Elle nous a parlé par ses œuvres de tout ce qui compose notre milieu et de ses éléments qui font que l’on se sent bien pour travailler, mais dont on oublie l’existence. Elle nous a amené à poser un regard neuf sur notre environnement, nous permettant ainsi d’y voir mille et un détails oubliés probablement par habitude de les côtoyer. Nous ne verrons plus la centrale thermique de la même manière. Du déclic de son appareil photo, madame Rancourt a contribué à faire cet autre petit déclic, celui qui suscite le désir de chercher la singularité et la beauté.

Un remerciement spécial à Denys Sanfaçon, enseignant au département de Mécanique de machines fixes, pour l’accueil sans réserve qu’il a eu pour madame Rancourt.

Voici ce que madame Rancourt nous révèle sur sa démarche artistique et sur les raisons qui l’ont conduite au CFP de Québec.

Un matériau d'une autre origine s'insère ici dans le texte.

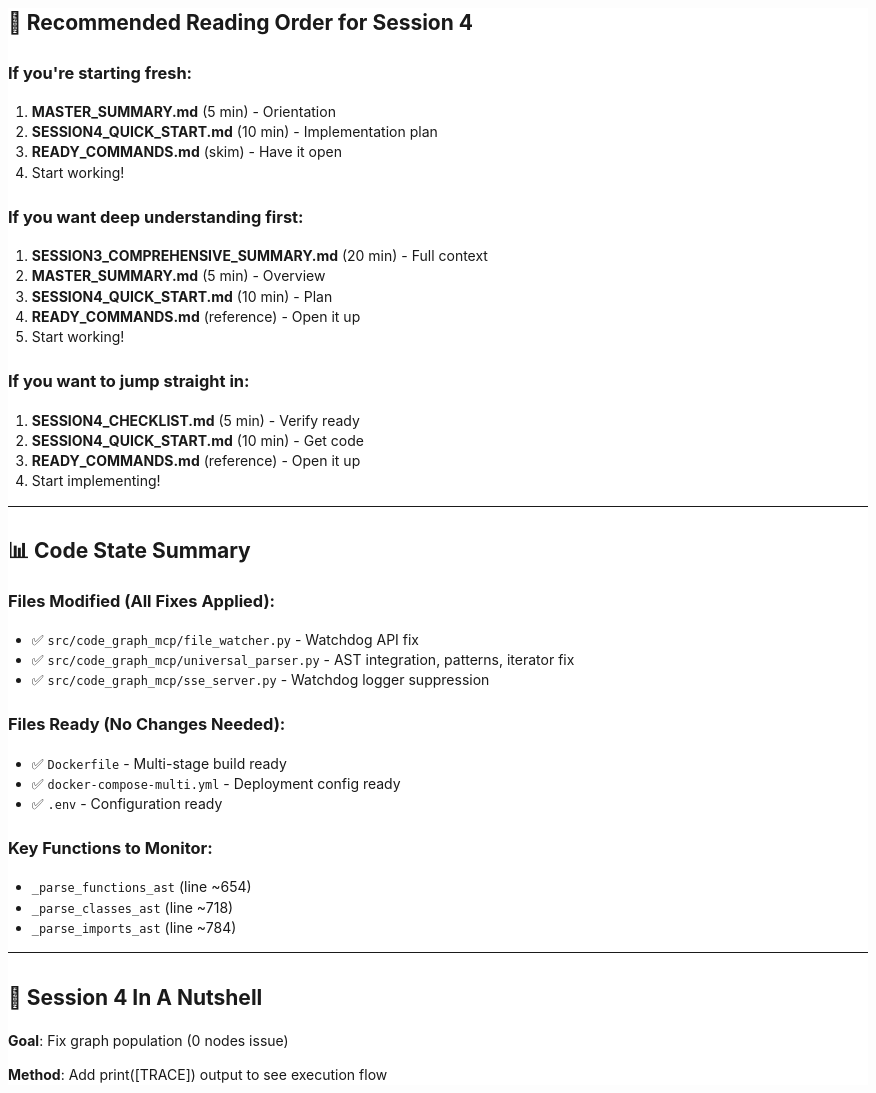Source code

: 
## 🎯 Recommended Reading Order for Session 4

### If you're starting fresh:
1. **MASTER_SUMMARY.md** (5 min) - Orientation
2. **SESSION4_QUICK_START.md** (10 min) - Implementation plan
3. **READY_COMMANDS.md** (skim) - Have it open
4. Start working!

### If you want deep understanding first:
1. **SESSION3_COMPREHENSIVE_SUMMARY.md** (20 min) - Full context
2. **MASTER_SUMMARY.md** (5 min) - Overview
3. **SESSION4_QUICK_START.md** (10 min) - Plan
4. **READY_COMMANDS.md** (reference) - Open it up
5. Start working!

### If you want to jump straight in:
1. **SESSION4_CHECKLIST.md** (5 min) - Verify ready
2. **SESSION4_QUICK_START.md** (10 min) - Get code
3. **READY_COMMANDS.md** (reference) - Open it up
4. Start implementing!

---

## 📊 Code State Summary

### Files Modified (All Fixes Applied):
- ✅ `src/code_graph_mcp/file_watcher.py` - Watchdog API fix
- ✅ `src/code_graph_mcp/universal_parser.py` - AST integration, patterns, iterator fix
- ✅ `src/code_graph_mcp/sse_server.py` - Watchdog logger suppression

### Files Ready (No Changes Needed):
- ✅ `Dockerfile` - Multi-stage build ready
- ✅ `docker-compose-multi.yml` - Deployment config ready
- ✅ `.env` - Configuration ready

### Key Functions to Monitor:
- `_parse_functions_ast` (line ~654)
- `_parse_classes_ast` (line ~718)
- `_parse_imports_ast` (line ~784)

---

## 🚀 Session 4 In A Nutshell

**Goal**: Fix graph population (0 nodes issue)

**Method**: Add print([TRACE]) output to see execution flow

Denise Tremblay, directrice adjointe, CFP de Québec

 

 

  Les Machines

  Je suis souvent passée devant cet édifice, en embrassant du regard ce

  que le mur vitré laissait entrevoir, sans oser y entrer. L’endroit me fascinait

  : un espace truffé de tuyaux, de machines, de conduits, de formes, de

  couleurs.

  Que d’émotion et d’enthousiasme lorsque je suis entrée dans la salle

  des machines. La pièce était inondée d’objets plus beaux les uns que les

  autres : de larges tuyaux rose saumon, des champlures rouge pompier,

  des poignées vert fluo, des cylindres recouverts de peinture écaillée, des

  cadrans embués, des tuyaux rouillés, des engrenages, des conduits en

  spirale, des machines bruyantes à intermittence, des gros boulons

  graissés, des réservoirs granuleux, des chaînes usées, des gerbes de

  conduits multicolores, …

  Je suis émue et captivée par l’urbanisme; tout est sans cesse prétexte à

  l’émotion et à l’étonnement, à chaque instant. Je rehausse les détails,

  souvent anonymes du paysage urbain, par différentes techniques

  picturales. J’interprète le réel au moyen de la photographie et de la

  peinture; je tente de dévoiler et de rendre accessible la conception que j’ai

  de mon environnement.

  Joëlle Rancourt

 

 

L’œuvre a été réalisée dans le cadre de la maîtrise en Arts visuels et enseignement collégial des arts visuels à l’Université Laval.
7 photographies numériques, 16" x 20" chacune, 2010.

Elles sont exposées en permanence au département de Mécanique de machines fixes.